I'm embracing life while I'm still here, that whole don't wait until you're dying to start living thing. I feel like I wasted so much of my time. I was able to get my superannuation out, I got the car I wanted, I'm living in the area I wanted to live and doing the things I wanted to do because I'm healthy and I can.

McGrath Breast Care Nurse Sam Moules' role in Luise's life

I met Sam not long before I got the stage 4 diagnosis, she pulled out my drain after the double mastectomy.

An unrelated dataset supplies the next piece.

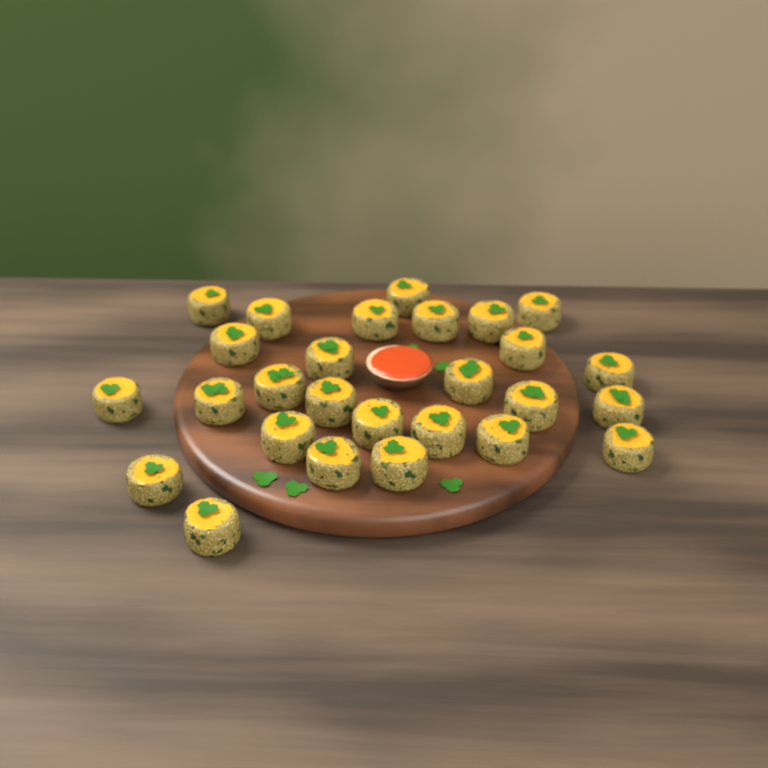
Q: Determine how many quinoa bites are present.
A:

Once I was diagnosed as metastatic, she became my McGrath Breast Care Nurse and that constant support has been so amazing.(By the time patients are diagnosed as metastatic, they can have seen up to 80 medical professionals, so that one point of contact becomes very important for ongoing treatment.)

I've always struggled asking for help and I had a moment with Sam, I told her 'This is really hard, I don't want to do treatment and want to give up'. Sam got me the help I needed and put me in touch with the mental health team. She was the only person I could really talk to. Sam is a similar age to me, so we can relate, we can have a laugh and I can gossip to her about something else going that's going on but obviously she's also the person that I can call and say, 'I'm not going good.'

I've done pretty much all cancer treatment on my own because mum was working and down the south coast. Sam helped me with me every appointment that I had, from the oncologist to the surgeon. She has really helped me understand my treatment options and translate the medical jargon. She'd make appointments for me and during them she'd mention something I was worried about, but forgot at the time. Honestly, she has helped my journey so much, it would have been really difficult without her.